More than one billion smartphones will be shipped in 2013 for the first time.
Smartphone shipments are expected to be more than 39 per cent higher by the end of 2013 than in 2012, according to IDC. Its latest report into the smartphone market was released on Tuesday.
It said that demand for smartphones is near saturation point in developed markets like Western Europe and North America.
However, demand for more advanced phones is on the rise in developing markets, with no sign of it slowing down.
It expects smartphone shipments to hit 1.7 billion by 2017.
According to IDC, the main factor driving the growth in smartphone sales is the falling price of owning one.
The average selling price (ASP) of smartphones has been on the fall for a number of years now. However, this year, they dropped a further 12.8 per cent on 2012’s ASP.
The report revealed that the ASP for a smartphone in 2013 was $337 (£208). It expects that the average selling price of a smartphone will drop to $265 (£164) by 2017.
Behind the fall in average selling prices is the rise of Chinese smartphone makers. Their low prices have meant that phone buyers who may have opted for a feature phone are now choosing to buy a smartphone.
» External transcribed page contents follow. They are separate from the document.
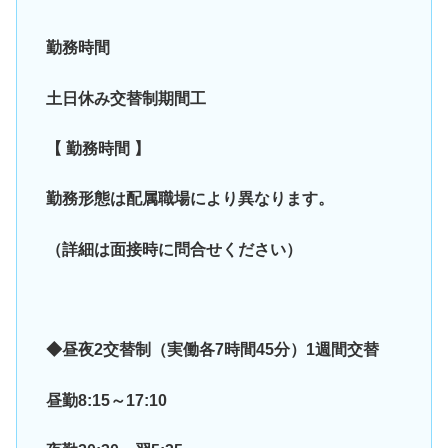
勤務時間
土日休み交替制期間工
【 勤務時間 】
勤務形態は配属職場により異なります。
（詳細は面接時に問合せください）
◆昼夜2交替制（実働各7時間45分）1週間交替
昼勤8:15～17:10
While IDC’s figures did not provide a breakdown of operating systems, it is like that the majority of those phones will be running Android.
“The game has changed quite drastically due to the decline in smartphone ASPs,” IDC program director Ryan Reith said in a statement. "Just a few years back the industry was talking about the next billion people to connect, and it was assumed the majority of these people would do so by way of the feature phone.
“Given the trajectory of ASPs, smartphones are now a very realistic option to connect those billion users.”